Single by Jordy

from the album Pochette Surprise
- B-side: "Dur dur d'être bébé ! (club mix)"
- Released: February 1993
- Recorded: 1992
- Genre: Pop, dance, children's song
- Length: 3:41
- Label: Versailles, Sony Music
- Songwriters: Claude Lemoine, Patricia Clerget, Alain Maratrat
- Producer: Claude Lemoine

Jordy singles chronology
| "Dur dur d'être bébé !" (1992) | "Alison (C'est ma copine à moi)" (1993) | "Les Boules" (1993) |

= Alison (C'est ma copine à moi) =

1993 single by Jordy

"Alison (C'est ma copine à moi)", often simply known as "Alison", is a 1992 song recorded by French singer Jordy Lemoine, credited as Jordy. It was released as the second single from his debut album, Pochette Surprise (1992). It achieved some success in France and the francophone part of Belgium, where it peaked as number one, though it had not the same massive success as that of "Dur dur d'être bébé !"

==Chart performance==
"Alison (C'est ma copine à moi)" first charted in Belgium (Wallonia), where it debuted at number two on 27 February 1993, then peaked at number one for three weeks in March 1993. In France, it entered the single chart straight at number four on 6 March 1993, gained one place every week, so hit number one from its fourth week, thus dislodging Whitney Houston's international hit "I Will Always Love You". It stayed for five weeks atop, then spent four non consecutive weeks at number two after being dethroned by 2 Unlimited's "No Limit"; it remained in the top ten for 15 weeks and in the top 50 for 19 weeks, dropping from number 11 to number 41 the last week.
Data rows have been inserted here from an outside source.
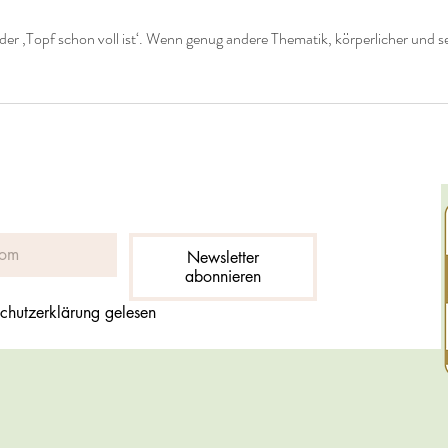
der ‚Topf schon voll ist‘. Wenn genug andere Thematik, körperlicher und se
Newsletter
abonnieren
chutzerklärung gelesen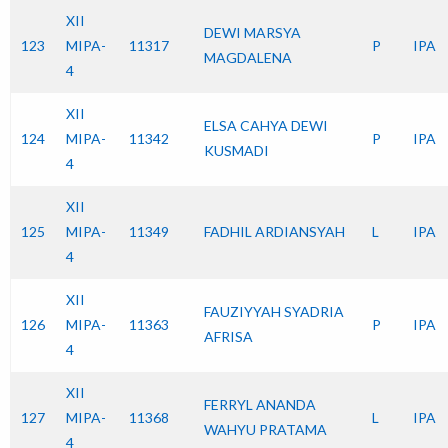
XII
DEWI MARSYA
123
MIPA-
11317
P
IPA
MAGDALENA
4
XII
ELSA CAHYA DEWI
124
MIPA-
11342
P
IPA
KUSMADI
4
XII
125
MIPA-
11349
FADHIL ARDIANSYAH
L
IPA
4
XII
FAUZIYYAH SYADRIA
126
MIPA-
11363
P
IPA
AFRISA
4
XII
FERRYL ANANDA
127
MIPA-
11368
L
IPA
WAHYU PRATAMA
4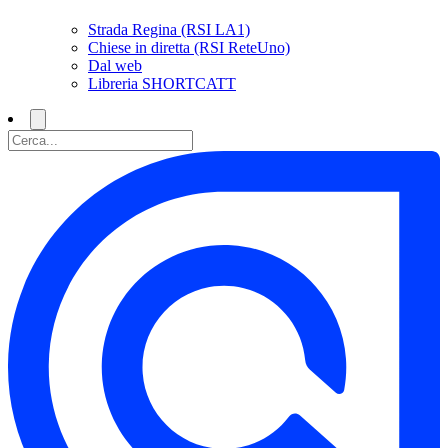
Strada Regina (RSI LA1)
Chiese in diretta (RSI ReteUno)
Dal web
Libreria SHORTCATT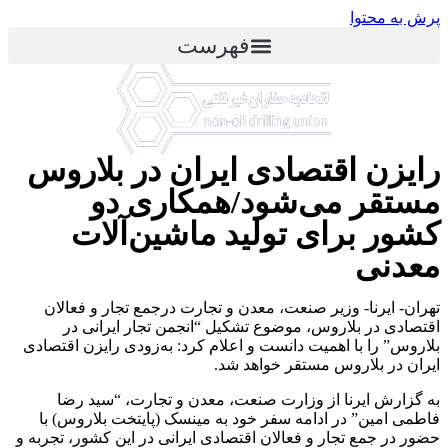
پرش به محتوا
فهرست
رایزن اقتصادی ایران در بلاروس
مستقر می‌شود/همکاری دو
کشور برای تولید ماشین‌آلات
معدنی
تهران- ایرنا- وزیر صنعت، معدن و تجارت درجمع تجار و فعالان
اقتصادی در بلاروس، موضوع تشکیل “انجمن تجار ایرانی در
بلاروس” را با اهمیت دانست و اعلام کرد: به‌زودی رایزن اقتصادی
ایران در بلاروس مستقر خواهد شد.
به گزارش ایرنا از وزارت صنعت، معدن و تجارت، “سید رضا
فاطمی امین” در ادامه سفر خود به مینسک (پایتخت بلاروس) با
حضور در جمع تجار و فعالان اقتصادی ایرانی در این کشور، تجربه و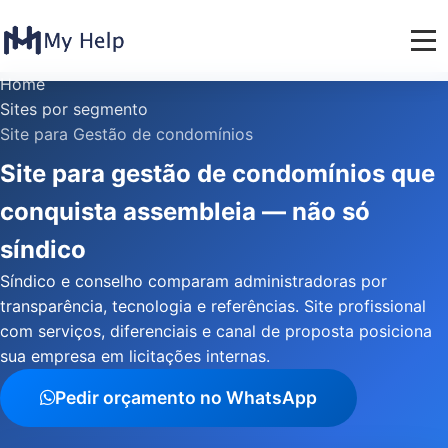
Home
Sites por segmento
Site para Gestão de condomínios
Site para gestão de condomínios que
conquista assembleia — não só
síndico
Síndico e conselho comparam administradoras por
transparência, tecnologia e referências. Site profissional
com serviços, diferenciais e canal de proposta posiciona
sua empresa em licitações internas.
Pedir orçamento no WhatsApp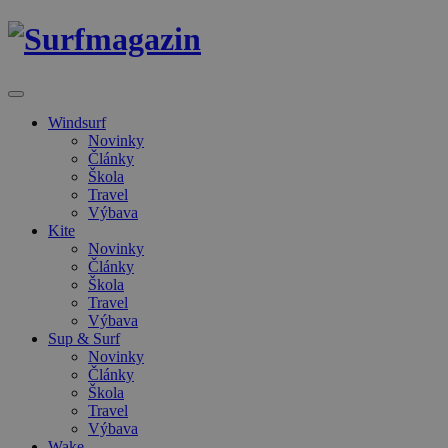
Windsurf
Novinky
Články
Škola
Travel
Výbava
Kite
Novinky
Články
Škola
Travel
Výbava
Sup & Surf
Novinky
Články
Škola
Travel
Výbava
Wake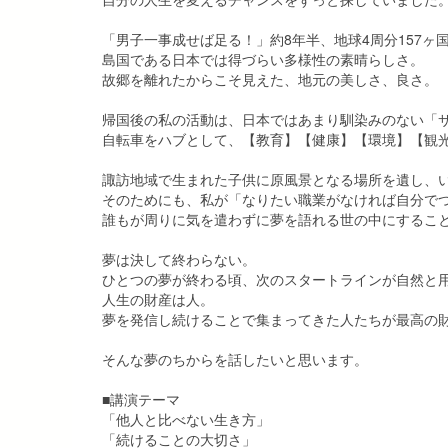
「男子一事成せば足る！」約8年半、地球4周分157
島国である日本では得づらい多様性の素晴らしさ。
故郷を離れたからこそ見えた、地元の美しさ、良さ。
帰国後の私の活動は、日本ではあまり馴染みのない「
自転車をハブとして、【教育】【健康】【環境】【観
諏訪地域で生まれた子供に原風景となる場所を遺し、
そのためにも、私が「なりたい職業がなければ自分で
誰もが周りに気を遣わずに夢を語れる世の中にすることが、
夢は決して終わらない。
ひとつの夢が終わる頃、次のスタートラインが自然と
人生の財産は人。
夢を発信し続けることで集まってきた人たちが最高の
そんな夢のちからを話したいと思います。
■講演テーマ
「他人と比べない生き方」
「続けることの大切さ」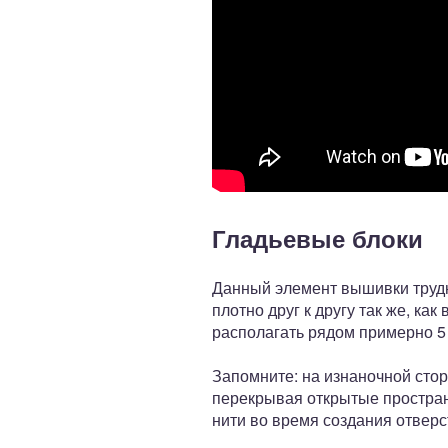
Гладьевые блоки
Данный элемент вышивки трудн
плотно друг к другу так же, ка
располагать рядом примерно 5 
Запомните: на изнаночной стор
перекрывая открытые простран
нити во время создания отверст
It achieved Silver status, awarded by the Syndicat National de l'Édition Phonographique. Additionally, it was number six in Finland, and number 22 in Belgium (Flanders). On the European Hot 100 Singles, it debuted at number 53 on 27 February 1993, reached its highest position, number 13, in its 10th and 11th weeks, and cumulated 21 weeks of presence.

==Track listings==

- 7" single - France
1. "Alison (C'est ma copine à moi)" — 3:41
2. "Dur dur d'être bébé !" (club mix) — 5:22

- CD single - Europe
3. "Alison (C'est ma copine à moi)" — 3:41
4. "Dur dur d'être bébé !" (club mix) — 5:22

- 12" maxi - France, Spain, Netherlands
5. "Alison (C'est ma copine à moi)" (dance mix) — 5:12
6. "Alison (C'est ma copine à moi)" (alternate mix) — 4:51
7. "Alison (C'est ma copine à moi)" (smooth vibe mix) — 4:54

- 12" maxi - Netherlands
8. "Alison (C'est ma copine à moi)" (baby mix) — 4:49
9. "Alison (C'est ma copine à moi)" (album version) — 3:41
10. "Alison (C'est ma copine à moi)" (adult underground mix) — 4:53

- 12" single - Mexico
11. "Alison (C'est ma copine à moi)" — 3:41
12. "Dur dur d'être bébé !" — 3:24

- 12" single - Brazil
13. "Alison (C'est ma copine à moi)" (LP version)
14. "Alison (C'est ma copine à moi)" (remix version)

- CD maxi - Germany
15. "Alison (C'est ma copine à moi)" (dance mix) — 5:13
16. "Alison (C'est ma copine à moi)" (alternate mix) — 4:53
17. "Alison (C'est ma copine à moi)" (smooth vibe mix) — 4:54
18. "Alison (C'est ma copine à moi)" — 3:41

- Cassette - France
19. "Alison (C'est ma copine à moi)" — 3:41
20. "Dur dur d'être bébé !" (club mix) — 5:22

==Charts==

===Weekly charts===

| Chart (1993) | Peak position |
|---|---|
| Belgium (Ultratop 50 Flanders) | 22 |
| Belgium (Ultratop 50 Wallonia) | 1 |
| Europe (European Hot 100) | 13 |
| Finland (Suomen virallinen lista) | 6 |
| France (SNEP) | 1 |
| Iceland (Íslenski Listinn Topp 40) | 12 |

===Year-end charts===

| Chart (1993) | Position |
|---|---|
| Europe (Eurochart Hot 100) | 45 |

==Certifications==

Certifications for "Alison (C'est ma copine à moi)"
| Region | Certification | Certified units/sales |
| France (SNEP) | Silver | 125,000^{*} |
^{*} Sales figures based on certification alone.